RALEIGH — When standing on the edge of the roof of the Wells Fargo building, the last thing it makes sense to do is step backwards.
But thats what nearly 100 people did Saturday as they rappelled 32 stories down the side of the skyscraper for the Special Olympics Over the Edge fundraising event.
All day Saturday, a crowd of friends and family cheered in the courtyard outside Cafe Carolina as their loved ones made the roughly 20-minute descent back down to solid earth.
Its unique and innovative, said Special Olympics North Carolina president Keith Fishburne. We try to get out of that traditional 5K and golf tournament, like with the polar plunge and the plane pull. This is just that different that people get into it.
Participants had to raise $1,000 for the opportunity to harness up and go over the edge, and Fishburne estimated that the event would raise $120,000. Since Special Olympics athletes participate in athletic programs for free, funds raised go toward paying for everything from sports training to competition facilities to sports uniforms.
This is the third time Special Olympics has hosted an Over the Edge fundraiser in Raleigh, and theyll do it in Charlotte next weekend for the second time.
Over the Edge is a company that organizes rappelling opportunities for charity fundraisers. They host about 70 a year nationwide, 40 of which are done for Special Olympics.
Those who decided to face their fears and rappel down the building first had to get trained in how to use their equipment and test it out by rappelling down the side of a nearby parking deck on Fayetteville Street.
Once they proved themselves to be masters of their ropes, rappellers were brought up to the top of the Wells Fargo building in a service elevator. Once on the roof, they said their farewells to a camera live-streaming the event, and began their descent.

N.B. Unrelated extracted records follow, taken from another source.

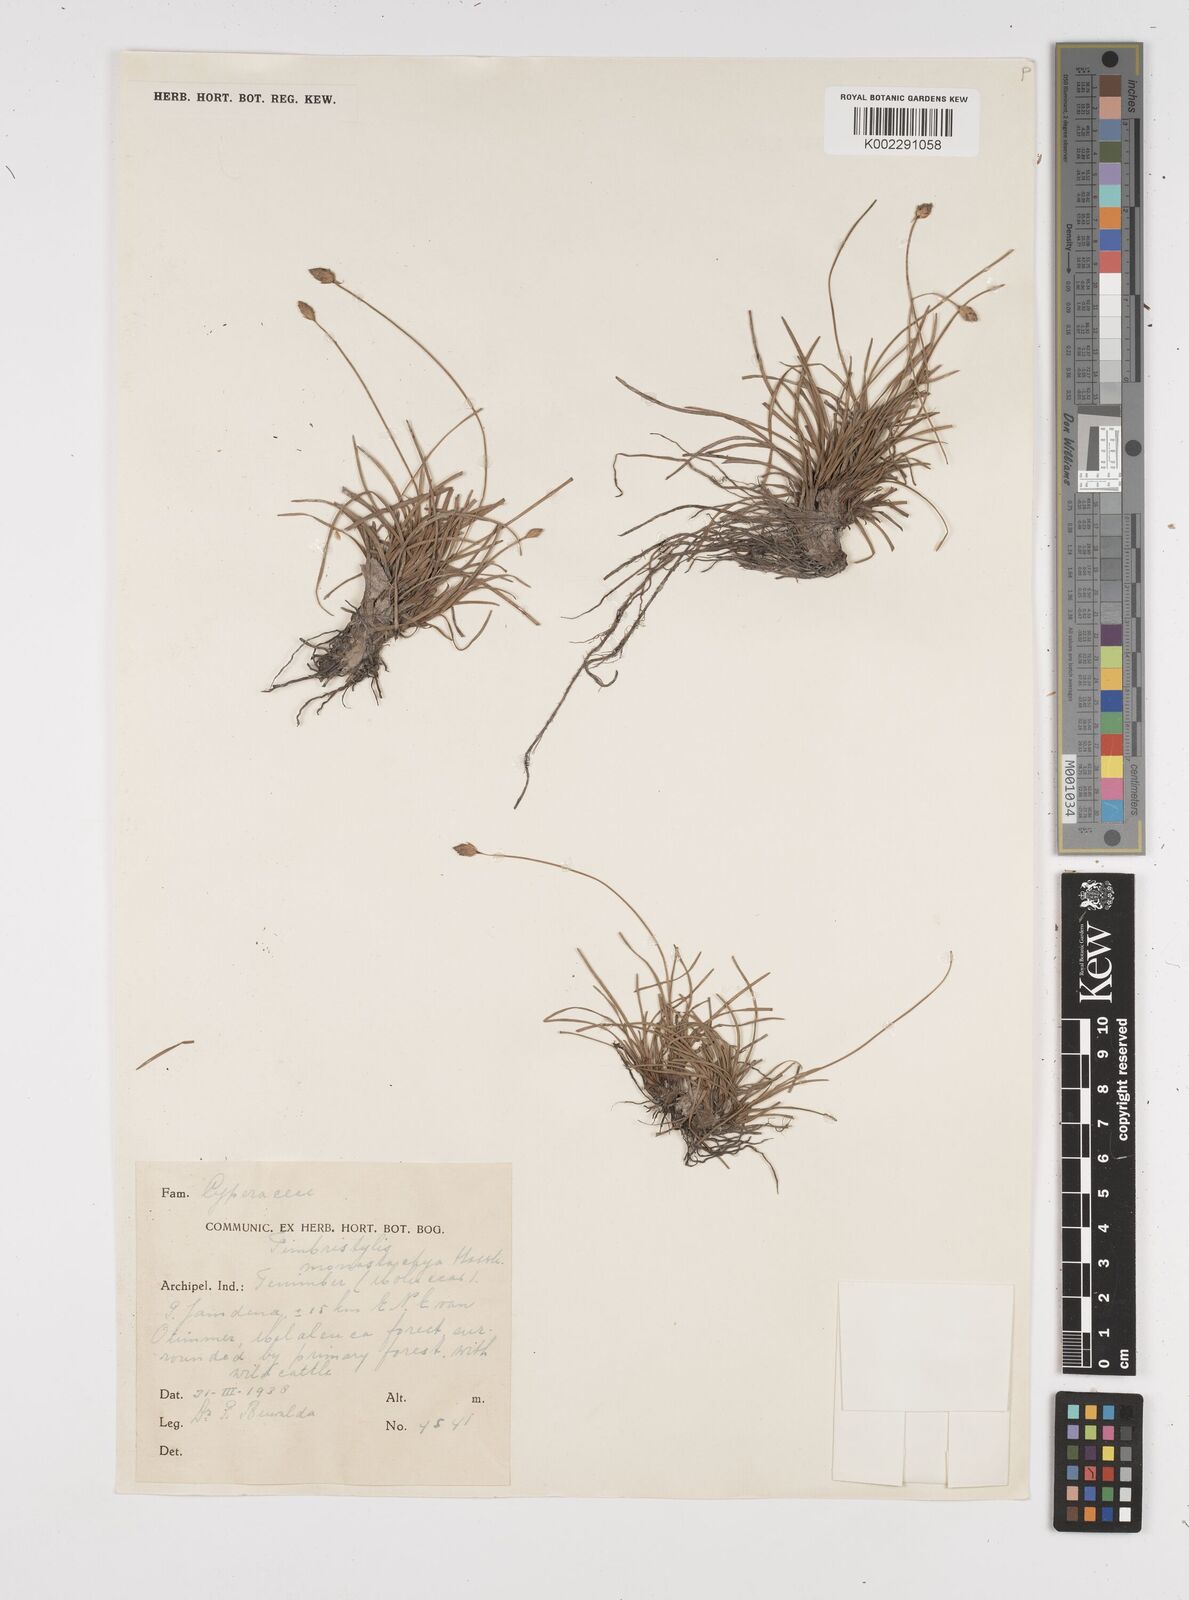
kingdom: Plantae
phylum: Tracheophyta
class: Liliopsida
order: Poales
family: Cyperaceae
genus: Abildgaardia
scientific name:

As Jennifer Vocke of Hight Point stood on the edge of the roof gathering her wits, she said she was thinking about her special needs students.
I kept my students in mind, Vocke said. I wanted to do it for them. They work so hard every day, I wanted to do something for them.
Vocke teaches 14- to 22-year-olds in her special-needs classes at High Point Central High School. She said she came out to participate in the fundraiser because many of her students are Special Olympics athletes.
Most everyone who donned a baby-blue Over the Edge climbing helmet had a personal reason for being there.
A team of eight employees from A Small Miracle, a service agency for people with special needs, faced the challenge together.
Janet Presson, who founded the agency that helps people keep their loved ones with intellectual disabilities at home, came all the way from Waynesville to participate in the fundraiser.
We know where the money goes, because we provide services for Special Olympics athletes, Presson said before stepping out onto the roof.
One of her employees, Derek Stevens, also out of Waynesville, came dressed as Captain America. Asked if he donned the superhero costume to give himself courage, Stevens said the costume was meant as a symbol for others.
Im an iconic figure to give everyone courage to fight for what is right, for those who cant fight for themselves, Stevens said.
Annie Tane and Kerry Hagner, two Special Olympics athletes from Chapel Hill, came out to support those who were supporting them.
Its very exciting to see all these people being so brave, said Hagner, who won gold and silver when she competed in cycling events in China in 2007.
Afraid of heights, Hagner said she probably wont ever gain the courage to participate, but she was happy to cheer on those who did.